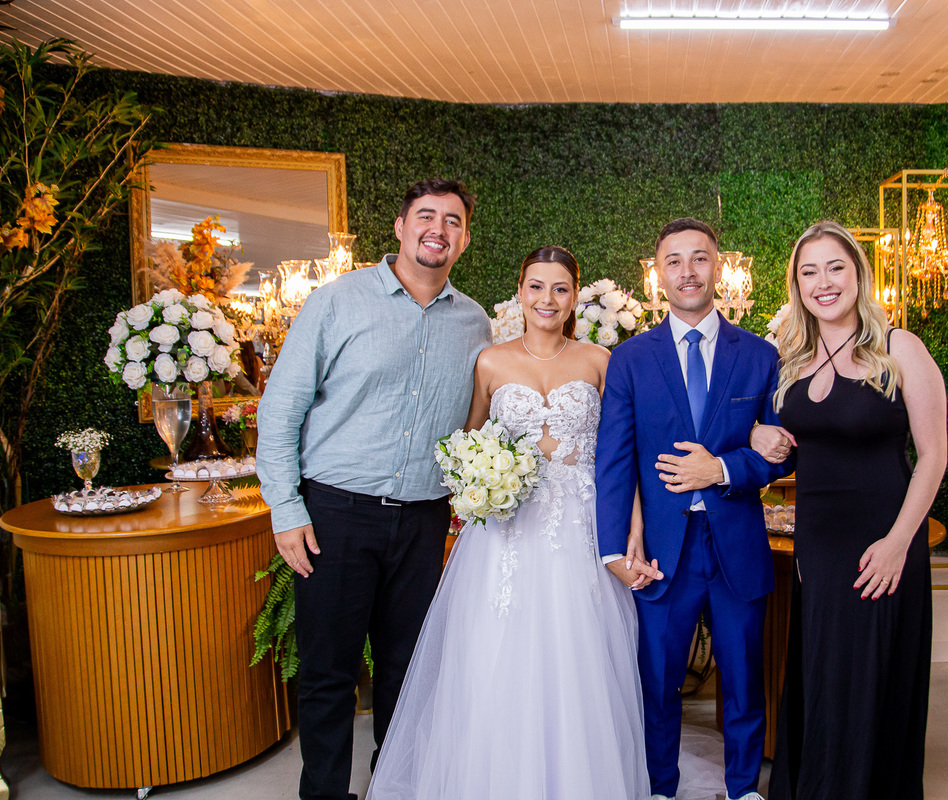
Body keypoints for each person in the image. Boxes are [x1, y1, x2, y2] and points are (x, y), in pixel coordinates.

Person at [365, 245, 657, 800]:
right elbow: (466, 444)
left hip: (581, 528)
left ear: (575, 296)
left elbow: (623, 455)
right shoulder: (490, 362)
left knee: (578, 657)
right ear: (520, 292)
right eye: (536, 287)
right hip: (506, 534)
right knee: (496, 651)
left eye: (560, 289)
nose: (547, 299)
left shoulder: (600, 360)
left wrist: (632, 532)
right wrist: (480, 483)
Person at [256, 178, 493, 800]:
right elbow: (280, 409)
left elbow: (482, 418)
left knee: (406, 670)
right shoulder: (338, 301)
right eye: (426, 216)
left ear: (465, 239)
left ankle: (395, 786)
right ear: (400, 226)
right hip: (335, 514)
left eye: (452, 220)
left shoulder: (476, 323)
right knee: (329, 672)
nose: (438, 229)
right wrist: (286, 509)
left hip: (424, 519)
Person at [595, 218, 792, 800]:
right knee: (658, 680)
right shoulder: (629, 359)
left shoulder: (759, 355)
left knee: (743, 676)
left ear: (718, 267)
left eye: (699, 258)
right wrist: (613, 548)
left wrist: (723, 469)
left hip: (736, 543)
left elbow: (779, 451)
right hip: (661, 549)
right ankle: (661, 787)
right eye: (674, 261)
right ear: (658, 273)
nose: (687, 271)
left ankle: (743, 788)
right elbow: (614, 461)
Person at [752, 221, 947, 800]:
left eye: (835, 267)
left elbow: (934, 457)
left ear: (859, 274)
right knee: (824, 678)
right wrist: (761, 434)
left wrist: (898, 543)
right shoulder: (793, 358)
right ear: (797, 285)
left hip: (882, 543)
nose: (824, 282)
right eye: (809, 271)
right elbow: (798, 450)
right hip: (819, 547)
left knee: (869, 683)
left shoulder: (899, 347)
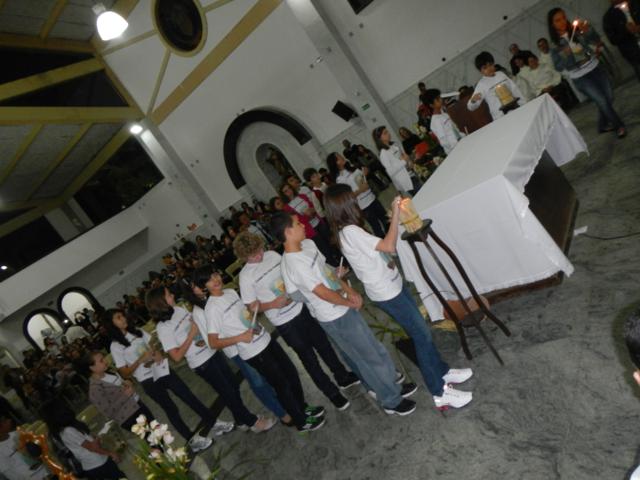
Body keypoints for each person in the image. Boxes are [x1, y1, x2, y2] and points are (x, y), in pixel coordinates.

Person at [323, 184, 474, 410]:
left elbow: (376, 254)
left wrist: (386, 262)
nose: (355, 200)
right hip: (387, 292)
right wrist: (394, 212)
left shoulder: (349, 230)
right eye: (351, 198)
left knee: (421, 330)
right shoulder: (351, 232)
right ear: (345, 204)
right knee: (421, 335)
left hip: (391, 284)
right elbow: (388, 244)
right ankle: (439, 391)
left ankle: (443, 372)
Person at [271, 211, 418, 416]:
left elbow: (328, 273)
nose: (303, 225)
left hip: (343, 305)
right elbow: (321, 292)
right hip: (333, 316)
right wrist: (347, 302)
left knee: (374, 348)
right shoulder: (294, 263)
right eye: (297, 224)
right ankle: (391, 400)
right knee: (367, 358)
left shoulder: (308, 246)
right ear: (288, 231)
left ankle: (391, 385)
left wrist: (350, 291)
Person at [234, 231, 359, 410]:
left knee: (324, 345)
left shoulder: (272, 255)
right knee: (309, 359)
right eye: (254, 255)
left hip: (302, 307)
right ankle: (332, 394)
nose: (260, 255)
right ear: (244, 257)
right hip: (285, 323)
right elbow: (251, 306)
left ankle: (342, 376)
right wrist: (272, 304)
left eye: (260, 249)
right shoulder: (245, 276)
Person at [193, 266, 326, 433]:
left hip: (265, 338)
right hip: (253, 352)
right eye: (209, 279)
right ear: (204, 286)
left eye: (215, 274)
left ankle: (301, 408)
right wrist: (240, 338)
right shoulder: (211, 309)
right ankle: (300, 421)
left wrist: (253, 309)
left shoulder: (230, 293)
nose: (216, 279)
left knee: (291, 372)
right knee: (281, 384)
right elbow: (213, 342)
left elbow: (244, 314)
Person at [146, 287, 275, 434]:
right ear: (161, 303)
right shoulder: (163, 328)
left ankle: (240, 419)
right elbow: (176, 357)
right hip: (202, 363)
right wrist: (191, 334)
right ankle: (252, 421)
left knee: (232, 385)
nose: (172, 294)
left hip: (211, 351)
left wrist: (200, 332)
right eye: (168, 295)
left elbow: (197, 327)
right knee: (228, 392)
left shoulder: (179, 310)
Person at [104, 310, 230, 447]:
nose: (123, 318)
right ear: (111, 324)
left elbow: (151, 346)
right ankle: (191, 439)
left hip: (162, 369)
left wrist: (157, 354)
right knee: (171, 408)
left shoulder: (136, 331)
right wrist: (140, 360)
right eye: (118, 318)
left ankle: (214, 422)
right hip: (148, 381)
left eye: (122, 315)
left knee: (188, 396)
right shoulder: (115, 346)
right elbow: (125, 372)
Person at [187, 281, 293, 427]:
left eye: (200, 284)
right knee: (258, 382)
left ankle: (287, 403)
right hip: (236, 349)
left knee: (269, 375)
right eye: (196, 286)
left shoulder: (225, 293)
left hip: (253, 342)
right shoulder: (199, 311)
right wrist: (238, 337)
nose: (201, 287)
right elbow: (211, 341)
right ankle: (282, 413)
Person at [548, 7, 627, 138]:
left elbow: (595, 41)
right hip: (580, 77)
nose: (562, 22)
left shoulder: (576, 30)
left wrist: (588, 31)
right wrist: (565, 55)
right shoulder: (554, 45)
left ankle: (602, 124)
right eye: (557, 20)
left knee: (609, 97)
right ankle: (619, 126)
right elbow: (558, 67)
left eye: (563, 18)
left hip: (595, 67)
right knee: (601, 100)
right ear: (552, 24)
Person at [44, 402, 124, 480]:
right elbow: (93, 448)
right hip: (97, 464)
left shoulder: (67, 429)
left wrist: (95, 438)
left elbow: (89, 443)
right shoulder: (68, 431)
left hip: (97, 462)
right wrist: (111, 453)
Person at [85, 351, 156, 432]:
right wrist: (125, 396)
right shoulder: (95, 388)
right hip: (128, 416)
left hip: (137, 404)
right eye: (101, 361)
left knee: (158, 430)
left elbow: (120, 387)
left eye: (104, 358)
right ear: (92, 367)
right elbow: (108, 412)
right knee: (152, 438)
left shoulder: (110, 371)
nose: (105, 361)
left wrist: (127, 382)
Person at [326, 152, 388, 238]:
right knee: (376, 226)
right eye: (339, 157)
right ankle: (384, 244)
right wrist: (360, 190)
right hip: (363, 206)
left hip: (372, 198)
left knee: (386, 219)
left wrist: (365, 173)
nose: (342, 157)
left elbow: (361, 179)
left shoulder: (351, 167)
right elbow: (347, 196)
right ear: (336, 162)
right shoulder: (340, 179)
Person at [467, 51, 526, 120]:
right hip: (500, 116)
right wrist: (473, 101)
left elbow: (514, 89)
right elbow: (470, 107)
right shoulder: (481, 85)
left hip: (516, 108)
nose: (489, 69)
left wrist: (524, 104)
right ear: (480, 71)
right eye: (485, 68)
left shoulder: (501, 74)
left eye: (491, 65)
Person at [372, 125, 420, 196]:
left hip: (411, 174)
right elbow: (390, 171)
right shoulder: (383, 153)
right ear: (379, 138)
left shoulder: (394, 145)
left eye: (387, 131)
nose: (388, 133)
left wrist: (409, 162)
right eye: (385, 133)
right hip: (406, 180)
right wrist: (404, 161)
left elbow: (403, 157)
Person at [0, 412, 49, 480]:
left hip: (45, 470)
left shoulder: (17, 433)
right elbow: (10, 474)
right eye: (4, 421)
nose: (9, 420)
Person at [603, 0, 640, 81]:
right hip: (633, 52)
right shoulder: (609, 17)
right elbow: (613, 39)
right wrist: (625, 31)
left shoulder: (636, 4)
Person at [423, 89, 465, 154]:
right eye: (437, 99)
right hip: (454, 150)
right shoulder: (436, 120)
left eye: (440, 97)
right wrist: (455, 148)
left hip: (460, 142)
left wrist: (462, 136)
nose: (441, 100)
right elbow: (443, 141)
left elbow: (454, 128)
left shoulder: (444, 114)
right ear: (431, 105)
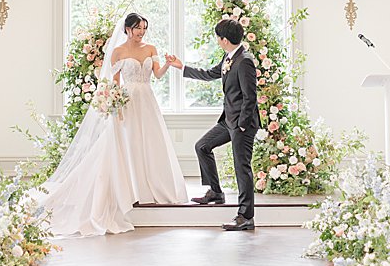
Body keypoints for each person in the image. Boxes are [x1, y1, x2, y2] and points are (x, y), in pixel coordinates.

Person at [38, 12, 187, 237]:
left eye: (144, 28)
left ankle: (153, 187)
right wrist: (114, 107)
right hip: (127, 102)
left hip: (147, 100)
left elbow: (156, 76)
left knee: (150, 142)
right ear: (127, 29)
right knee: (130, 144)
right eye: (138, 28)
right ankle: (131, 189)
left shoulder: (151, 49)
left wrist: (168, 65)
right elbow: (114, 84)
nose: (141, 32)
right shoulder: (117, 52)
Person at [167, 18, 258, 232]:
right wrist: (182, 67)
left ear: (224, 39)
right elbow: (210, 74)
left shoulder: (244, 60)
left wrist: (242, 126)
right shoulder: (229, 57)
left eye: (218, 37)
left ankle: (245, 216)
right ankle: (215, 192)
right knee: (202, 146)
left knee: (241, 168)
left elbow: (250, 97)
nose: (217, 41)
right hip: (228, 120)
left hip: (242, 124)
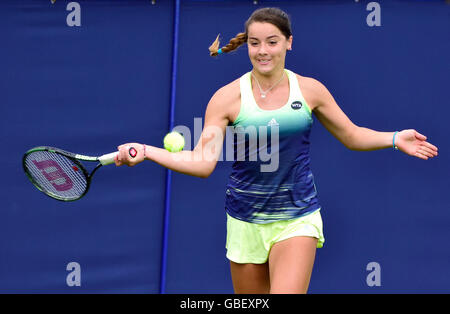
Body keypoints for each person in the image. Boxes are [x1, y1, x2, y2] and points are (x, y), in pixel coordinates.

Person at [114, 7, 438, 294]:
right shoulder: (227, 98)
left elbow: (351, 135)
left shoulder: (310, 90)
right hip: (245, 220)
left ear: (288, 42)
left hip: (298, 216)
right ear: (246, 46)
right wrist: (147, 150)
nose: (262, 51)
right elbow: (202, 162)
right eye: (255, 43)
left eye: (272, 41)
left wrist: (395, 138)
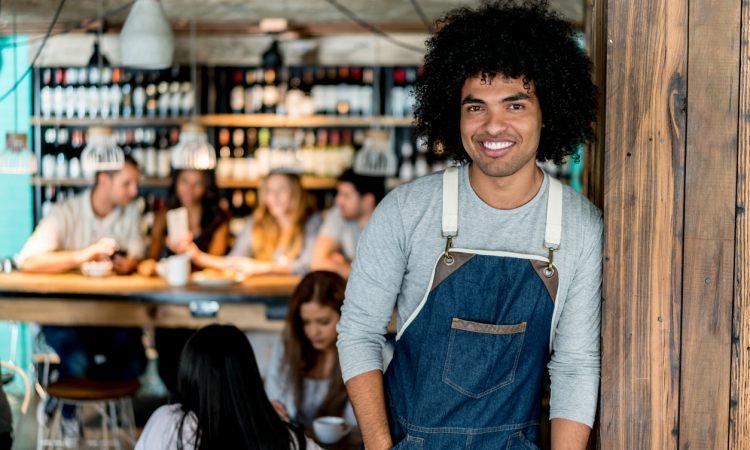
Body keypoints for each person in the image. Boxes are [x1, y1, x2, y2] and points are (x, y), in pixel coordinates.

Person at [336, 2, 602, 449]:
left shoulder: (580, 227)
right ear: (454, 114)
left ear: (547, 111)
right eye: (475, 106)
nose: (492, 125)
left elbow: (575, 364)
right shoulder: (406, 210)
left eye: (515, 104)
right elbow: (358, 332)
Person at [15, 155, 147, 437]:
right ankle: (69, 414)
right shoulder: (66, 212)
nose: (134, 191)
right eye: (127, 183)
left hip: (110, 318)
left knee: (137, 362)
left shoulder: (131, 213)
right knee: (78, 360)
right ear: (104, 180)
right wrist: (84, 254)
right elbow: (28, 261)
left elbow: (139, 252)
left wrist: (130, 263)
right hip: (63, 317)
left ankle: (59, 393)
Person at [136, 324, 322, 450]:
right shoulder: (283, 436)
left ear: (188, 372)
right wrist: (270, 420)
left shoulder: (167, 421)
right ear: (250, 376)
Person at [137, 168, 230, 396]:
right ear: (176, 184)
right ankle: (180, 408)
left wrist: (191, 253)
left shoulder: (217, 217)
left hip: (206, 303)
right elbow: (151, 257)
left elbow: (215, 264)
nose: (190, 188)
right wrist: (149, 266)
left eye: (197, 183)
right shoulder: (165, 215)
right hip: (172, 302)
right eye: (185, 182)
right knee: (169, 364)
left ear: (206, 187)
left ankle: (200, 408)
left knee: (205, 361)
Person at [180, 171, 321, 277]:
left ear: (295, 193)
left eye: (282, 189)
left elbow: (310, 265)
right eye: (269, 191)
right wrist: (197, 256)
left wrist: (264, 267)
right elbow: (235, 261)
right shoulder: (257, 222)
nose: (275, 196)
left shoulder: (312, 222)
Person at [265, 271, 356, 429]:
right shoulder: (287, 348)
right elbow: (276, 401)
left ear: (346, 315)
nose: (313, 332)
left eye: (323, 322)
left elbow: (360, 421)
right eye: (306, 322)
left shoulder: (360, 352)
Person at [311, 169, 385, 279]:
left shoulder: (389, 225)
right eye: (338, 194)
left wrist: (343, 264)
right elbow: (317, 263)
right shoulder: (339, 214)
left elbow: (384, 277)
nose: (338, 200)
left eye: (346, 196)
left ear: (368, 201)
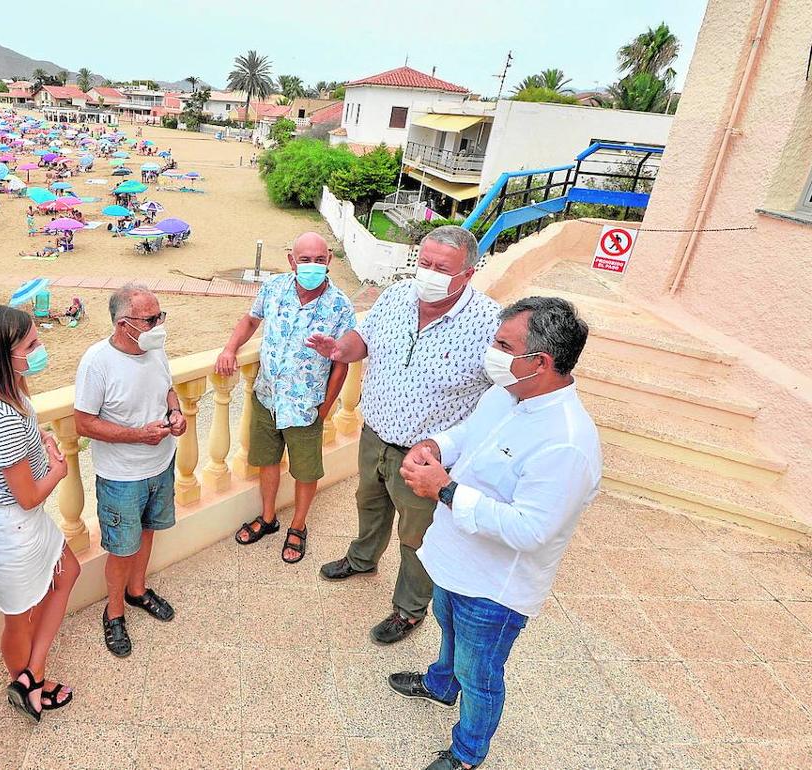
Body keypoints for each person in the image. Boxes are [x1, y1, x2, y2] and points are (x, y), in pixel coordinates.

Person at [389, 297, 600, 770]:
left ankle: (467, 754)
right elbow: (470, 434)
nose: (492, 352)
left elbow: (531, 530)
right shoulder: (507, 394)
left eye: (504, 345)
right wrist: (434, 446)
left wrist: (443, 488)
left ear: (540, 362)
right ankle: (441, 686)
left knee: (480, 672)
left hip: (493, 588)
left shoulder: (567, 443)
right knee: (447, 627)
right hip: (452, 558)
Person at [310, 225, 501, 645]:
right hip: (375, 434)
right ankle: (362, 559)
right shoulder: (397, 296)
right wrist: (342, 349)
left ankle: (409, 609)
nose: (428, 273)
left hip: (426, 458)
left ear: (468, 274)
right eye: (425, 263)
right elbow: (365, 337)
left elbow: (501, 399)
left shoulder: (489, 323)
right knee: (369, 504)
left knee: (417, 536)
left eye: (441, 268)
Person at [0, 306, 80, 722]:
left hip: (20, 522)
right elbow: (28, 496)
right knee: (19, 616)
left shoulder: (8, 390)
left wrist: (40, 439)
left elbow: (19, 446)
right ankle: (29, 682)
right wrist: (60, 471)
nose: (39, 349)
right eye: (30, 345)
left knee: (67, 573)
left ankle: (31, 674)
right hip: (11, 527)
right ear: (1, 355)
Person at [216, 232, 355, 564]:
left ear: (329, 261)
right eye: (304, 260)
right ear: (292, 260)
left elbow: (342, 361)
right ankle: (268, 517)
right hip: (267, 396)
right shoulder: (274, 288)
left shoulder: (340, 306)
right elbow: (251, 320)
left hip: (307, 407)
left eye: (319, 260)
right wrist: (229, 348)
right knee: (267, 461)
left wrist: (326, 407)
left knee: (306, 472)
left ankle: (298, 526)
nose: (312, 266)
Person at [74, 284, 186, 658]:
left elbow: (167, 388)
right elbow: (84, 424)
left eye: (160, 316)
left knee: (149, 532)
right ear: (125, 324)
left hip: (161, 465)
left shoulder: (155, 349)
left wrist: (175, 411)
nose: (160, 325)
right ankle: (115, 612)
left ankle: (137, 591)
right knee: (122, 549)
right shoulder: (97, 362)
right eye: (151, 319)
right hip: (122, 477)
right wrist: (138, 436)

- _Directions_
What are the lines in the records above, word for word, from the one containing "right eye: (437, 99)" through the one containing "left wrist: (395, 138)", both ends included and pictures left out?

- _Final answer_
right eye: (437, 99)
right hip: (454, 150)
right shoulder: (436, 120)
left eye: (440, 97)
right wrist: (455, 148)
left hip: (460, 142)
left wrist: (462, 136)
nose: (441, 100)
right elbow: (443, 141)
left elbow: (454, 128)
left shoulder: (444, 114)
right ear: (431, 105)
Body keypoints for each person in the image. Boxes are [x1, y1, x2, y2] and points are (x, y), in pixel coordinates.

Person at [38, 12, 187, 237]:
left eye: (144, 28)
left ankle: (153, 187)
right wrist: (114, 107)
right hip: (127, 102)
left hip: (147, 100)
left elbow: (156, 76)
left knee: (150, 142)
right ear: (127, 29)
right knee: (130, 144)
right eye: (138, 28)
right ankle: (131, 189)
left shoulder: (151, 49)
left wrist: (168, 65)
right elbow: (114, 84)
nose: (141, 32)
right shoulder: (117, 52)
Person at [167, 18, 258, 232]:
right wrist: (182, 67)
left ear: (224, 39)
right elbow: (210, 74)
left shoulder: (244, 60)
left wrist: (242, 126)
right shoulder: (229, 57)
left eye: (218, 37)
left ankle: (245, 216)
right ankle: (215, 192)
right knee: (202, 146)
left knee: (241, 168)
left elbow: (250, 97)
nose: (217, 41)
right hip: (228, 120)
left hip: (242, 124)
Body keypoints for each person in the image. Boxes are [x1, y1, x2, y2] and points are (x, y), in pixel coordinates.

Person at [114, 7, 438, 294]:
right shoulder: (227, 98)
left elbow: (351, 135)
left shoulder: (310, 90)
right hip: (245, 220)
left ear: (288, 42)
left hip: (298, 216)
right ear: (246, 46)
right wrist: (147, 150)
nose: (262, 51)
right elbow: (202, 162)
right eye: (255, 43)
left eye: (272, 41)
left wrist: (395, 138)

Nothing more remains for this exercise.